* ACTIVITY *
Show every line in the records below that contains the word "University". Case matters, so a line counts only if the word appears with that same capitalization.

* TASK MATERIAL *

+++++

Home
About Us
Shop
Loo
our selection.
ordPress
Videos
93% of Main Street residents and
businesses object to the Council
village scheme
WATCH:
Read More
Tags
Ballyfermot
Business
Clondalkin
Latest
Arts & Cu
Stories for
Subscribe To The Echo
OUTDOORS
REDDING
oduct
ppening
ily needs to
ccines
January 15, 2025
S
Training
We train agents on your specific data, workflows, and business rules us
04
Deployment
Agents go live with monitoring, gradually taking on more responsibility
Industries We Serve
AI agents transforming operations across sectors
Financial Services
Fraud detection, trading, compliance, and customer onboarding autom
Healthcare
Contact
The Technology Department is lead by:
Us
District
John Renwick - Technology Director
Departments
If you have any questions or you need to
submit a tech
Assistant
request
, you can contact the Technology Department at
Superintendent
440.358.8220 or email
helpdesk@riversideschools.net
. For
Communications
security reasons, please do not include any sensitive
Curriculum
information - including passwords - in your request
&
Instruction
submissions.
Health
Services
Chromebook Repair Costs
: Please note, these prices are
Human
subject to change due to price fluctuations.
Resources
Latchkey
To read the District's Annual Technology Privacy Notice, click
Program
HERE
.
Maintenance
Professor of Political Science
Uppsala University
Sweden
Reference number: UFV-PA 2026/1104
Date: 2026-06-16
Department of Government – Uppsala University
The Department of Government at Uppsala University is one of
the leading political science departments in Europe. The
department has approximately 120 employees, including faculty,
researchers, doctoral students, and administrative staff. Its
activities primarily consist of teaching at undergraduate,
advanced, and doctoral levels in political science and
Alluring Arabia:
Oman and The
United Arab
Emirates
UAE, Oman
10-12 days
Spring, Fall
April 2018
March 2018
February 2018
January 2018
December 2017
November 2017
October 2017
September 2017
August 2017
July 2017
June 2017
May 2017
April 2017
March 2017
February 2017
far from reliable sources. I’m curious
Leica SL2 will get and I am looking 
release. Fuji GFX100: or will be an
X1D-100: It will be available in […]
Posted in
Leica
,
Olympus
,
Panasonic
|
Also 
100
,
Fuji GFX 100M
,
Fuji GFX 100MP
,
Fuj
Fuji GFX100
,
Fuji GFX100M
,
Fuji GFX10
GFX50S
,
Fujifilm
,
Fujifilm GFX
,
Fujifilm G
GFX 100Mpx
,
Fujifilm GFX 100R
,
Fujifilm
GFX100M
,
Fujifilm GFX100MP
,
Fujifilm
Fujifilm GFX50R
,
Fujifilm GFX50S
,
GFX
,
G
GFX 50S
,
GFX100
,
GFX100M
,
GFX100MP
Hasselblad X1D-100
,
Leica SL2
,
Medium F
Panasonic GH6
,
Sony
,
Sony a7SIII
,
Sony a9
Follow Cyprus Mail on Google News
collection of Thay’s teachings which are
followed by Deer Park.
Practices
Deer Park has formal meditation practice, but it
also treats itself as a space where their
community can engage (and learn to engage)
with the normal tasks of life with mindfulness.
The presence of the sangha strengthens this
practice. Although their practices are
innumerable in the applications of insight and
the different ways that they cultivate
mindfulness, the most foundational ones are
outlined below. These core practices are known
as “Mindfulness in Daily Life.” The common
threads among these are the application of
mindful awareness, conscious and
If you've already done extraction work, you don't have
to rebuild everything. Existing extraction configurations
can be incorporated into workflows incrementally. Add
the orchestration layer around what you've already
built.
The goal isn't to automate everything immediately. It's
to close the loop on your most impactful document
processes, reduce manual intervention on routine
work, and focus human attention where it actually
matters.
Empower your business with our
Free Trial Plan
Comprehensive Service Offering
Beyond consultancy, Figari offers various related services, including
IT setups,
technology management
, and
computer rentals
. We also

+++++

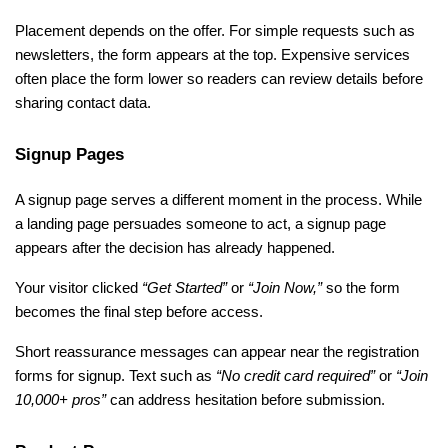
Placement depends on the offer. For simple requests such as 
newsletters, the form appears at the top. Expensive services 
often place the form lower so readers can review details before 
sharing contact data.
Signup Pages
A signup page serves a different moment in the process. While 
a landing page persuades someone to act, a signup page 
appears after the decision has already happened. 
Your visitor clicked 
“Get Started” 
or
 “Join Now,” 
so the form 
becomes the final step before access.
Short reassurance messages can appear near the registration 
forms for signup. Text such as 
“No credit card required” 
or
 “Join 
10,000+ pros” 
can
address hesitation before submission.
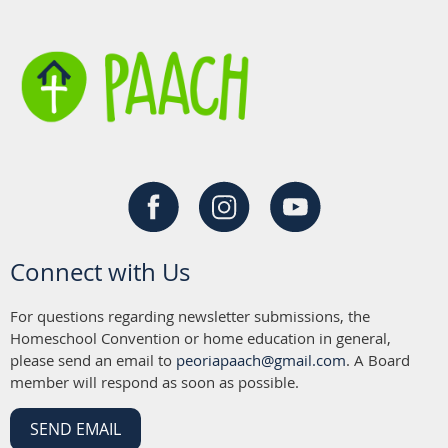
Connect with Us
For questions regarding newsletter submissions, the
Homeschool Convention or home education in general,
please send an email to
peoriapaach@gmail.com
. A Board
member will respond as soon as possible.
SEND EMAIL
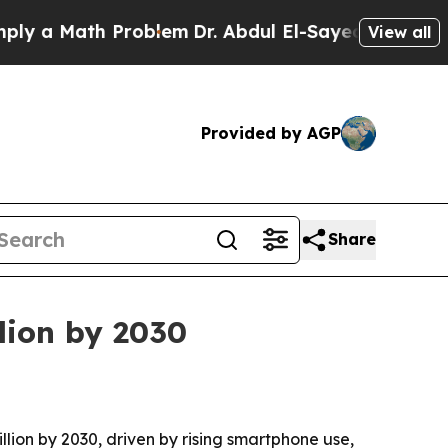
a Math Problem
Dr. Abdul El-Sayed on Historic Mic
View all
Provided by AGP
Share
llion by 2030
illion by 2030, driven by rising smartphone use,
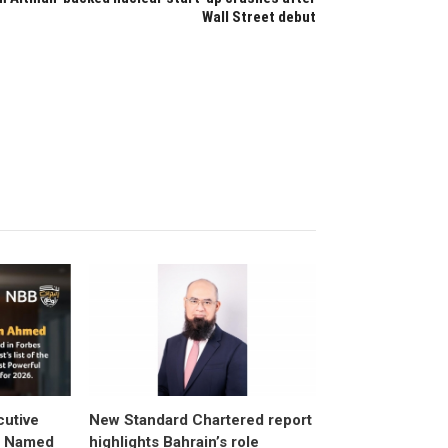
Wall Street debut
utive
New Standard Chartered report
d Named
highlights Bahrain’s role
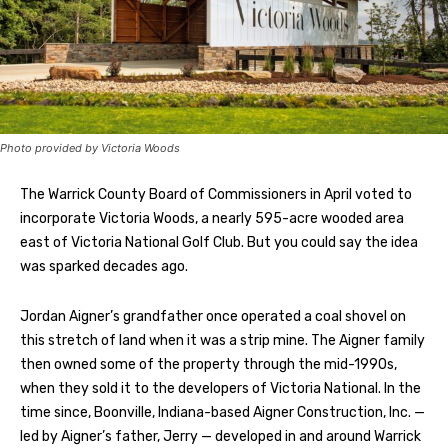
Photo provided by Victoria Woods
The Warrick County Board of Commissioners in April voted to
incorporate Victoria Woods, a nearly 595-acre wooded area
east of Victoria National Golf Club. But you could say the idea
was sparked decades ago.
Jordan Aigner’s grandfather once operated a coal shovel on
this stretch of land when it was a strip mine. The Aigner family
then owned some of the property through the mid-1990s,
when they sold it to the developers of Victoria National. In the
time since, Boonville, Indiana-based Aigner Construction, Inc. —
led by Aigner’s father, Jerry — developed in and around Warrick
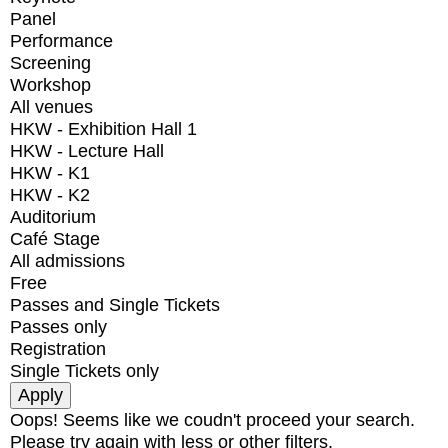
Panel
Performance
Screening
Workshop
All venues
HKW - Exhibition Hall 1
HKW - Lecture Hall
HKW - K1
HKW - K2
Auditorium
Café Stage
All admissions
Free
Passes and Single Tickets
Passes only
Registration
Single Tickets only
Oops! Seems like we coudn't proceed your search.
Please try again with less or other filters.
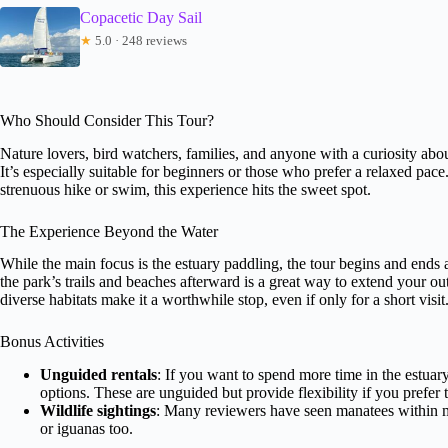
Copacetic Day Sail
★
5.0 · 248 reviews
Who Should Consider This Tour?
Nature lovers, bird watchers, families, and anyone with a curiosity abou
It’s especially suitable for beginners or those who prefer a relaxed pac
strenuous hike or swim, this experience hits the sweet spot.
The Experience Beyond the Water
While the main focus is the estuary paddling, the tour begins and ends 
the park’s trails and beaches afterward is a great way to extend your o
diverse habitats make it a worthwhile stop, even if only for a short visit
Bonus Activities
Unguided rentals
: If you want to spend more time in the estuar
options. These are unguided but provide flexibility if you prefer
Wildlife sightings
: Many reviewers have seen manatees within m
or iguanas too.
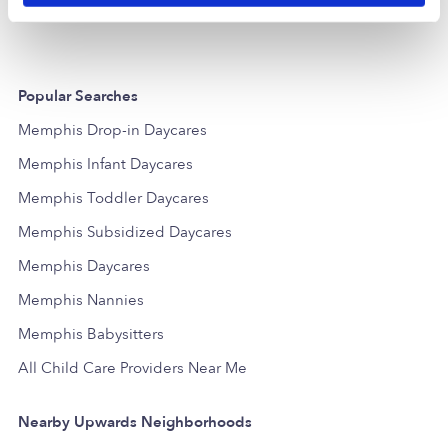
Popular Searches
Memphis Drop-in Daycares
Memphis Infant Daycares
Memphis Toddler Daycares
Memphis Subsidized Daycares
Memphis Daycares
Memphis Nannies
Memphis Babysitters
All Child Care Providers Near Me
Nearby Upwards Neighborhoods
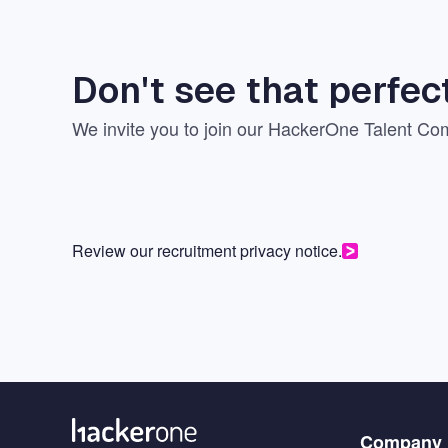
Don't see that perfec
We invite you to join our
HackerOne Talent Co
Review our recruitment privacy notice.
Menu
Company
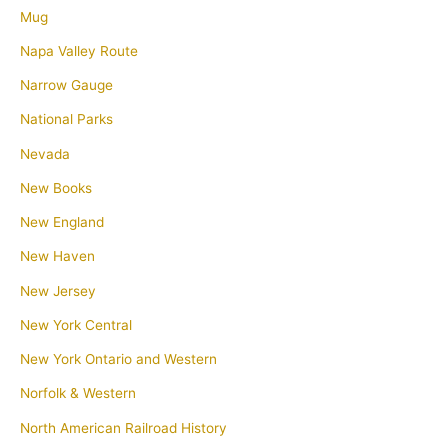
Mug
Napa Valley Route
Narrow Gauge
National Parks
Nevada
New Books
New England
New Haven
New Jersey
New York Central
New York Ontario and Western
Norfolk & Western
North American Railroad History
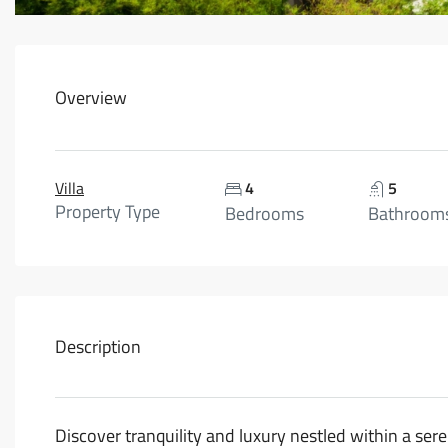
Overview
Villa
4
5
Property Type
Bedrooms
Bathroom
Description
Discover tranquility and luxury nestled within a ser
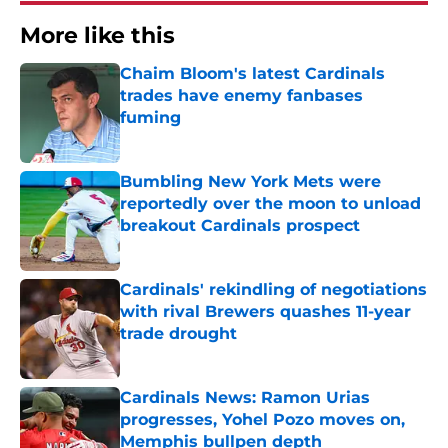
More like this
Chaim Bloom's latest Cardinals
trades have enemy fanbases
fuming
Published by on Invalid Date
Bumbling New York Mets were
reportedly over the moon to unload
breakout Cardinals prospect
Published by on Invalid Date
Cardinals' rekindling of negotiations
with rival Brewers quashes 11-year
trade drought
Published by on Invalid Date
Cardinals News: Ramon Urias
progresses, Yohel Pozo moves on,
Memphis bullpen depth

+++++

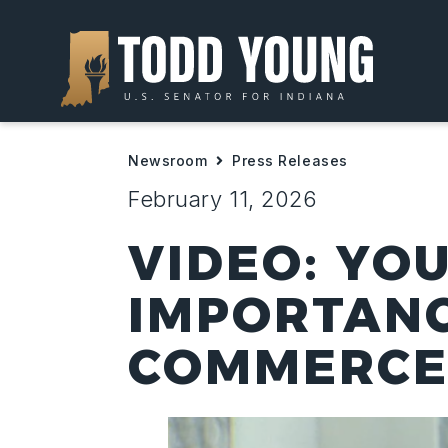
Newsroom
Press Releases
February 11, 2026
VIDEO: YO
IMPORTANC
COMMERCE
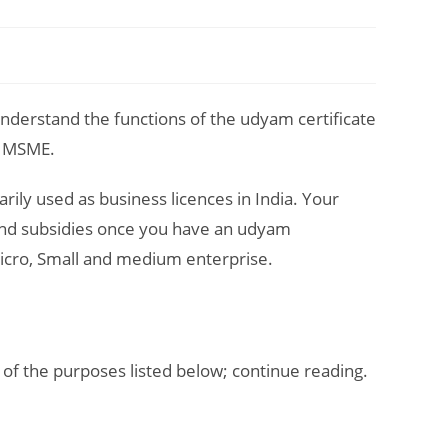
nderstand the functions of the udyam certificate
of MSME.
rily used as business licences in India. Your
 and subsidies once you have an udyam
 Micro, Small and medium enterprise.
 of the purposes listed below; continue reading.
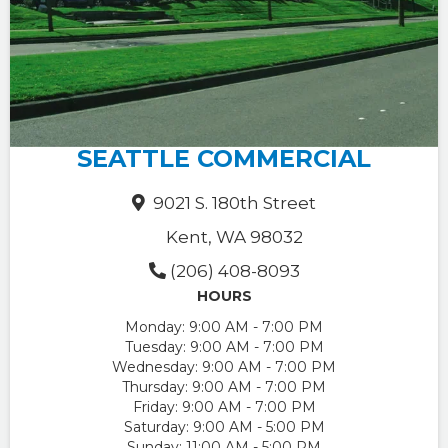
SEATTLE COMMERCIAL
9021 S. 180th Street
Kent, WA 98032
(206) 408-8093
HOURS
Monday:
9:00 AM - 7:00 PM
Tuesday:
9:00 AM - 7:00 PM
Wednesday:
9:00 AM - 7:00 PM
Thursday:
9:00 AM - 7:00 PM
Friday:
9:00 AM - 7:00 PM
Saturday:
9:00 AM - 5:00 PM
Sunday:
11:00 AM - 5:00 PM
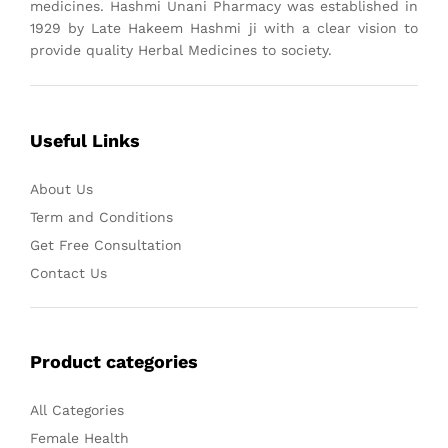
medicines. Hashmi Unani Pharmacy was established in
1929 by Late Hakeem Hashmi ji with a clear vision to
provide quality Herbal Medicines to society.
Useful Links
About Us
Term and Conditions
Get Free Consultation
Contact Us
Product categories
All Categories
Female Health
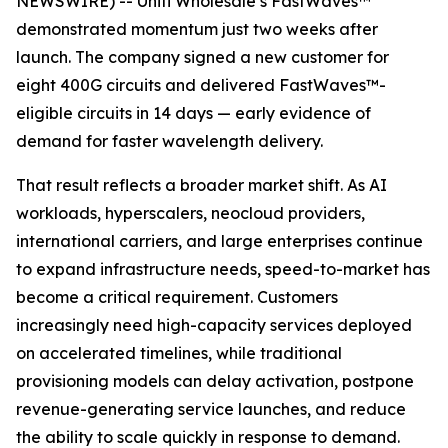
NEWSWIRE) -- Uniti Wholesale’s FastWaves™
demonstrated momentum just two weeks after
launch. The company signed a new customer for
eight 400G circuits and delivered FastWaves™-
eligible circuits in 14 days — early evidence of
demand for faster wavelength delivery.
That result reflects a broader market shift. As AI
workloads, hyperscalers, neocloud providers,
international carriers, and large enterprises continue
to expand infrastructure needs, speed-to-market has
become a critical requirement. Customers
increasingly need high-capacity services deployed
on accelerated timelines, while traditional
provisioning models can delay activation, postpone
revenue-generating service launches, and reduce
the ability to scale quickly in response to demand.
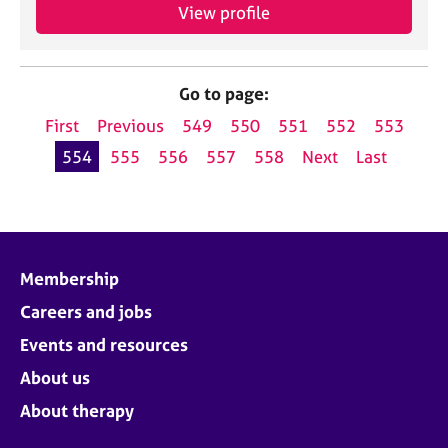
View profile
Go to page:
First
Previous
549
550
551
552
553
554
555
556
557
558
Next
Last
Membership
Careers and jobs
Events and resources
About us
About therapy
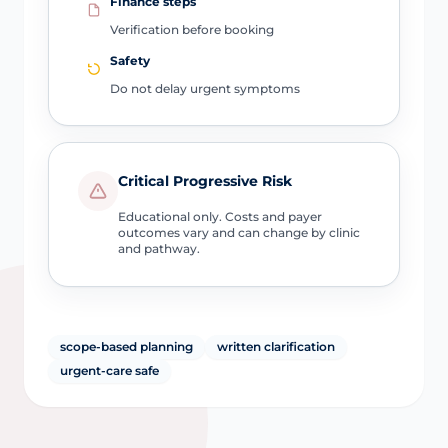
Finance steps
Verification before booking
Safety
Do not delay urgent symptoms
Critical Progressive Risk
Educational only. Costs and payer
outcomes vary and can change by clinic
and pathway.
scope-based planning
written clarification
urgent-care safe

+++++

* OUTPUT BELOW *
Uppsala University
Department of Government – Uppsala University
The Department of Government at Uppsala University is one of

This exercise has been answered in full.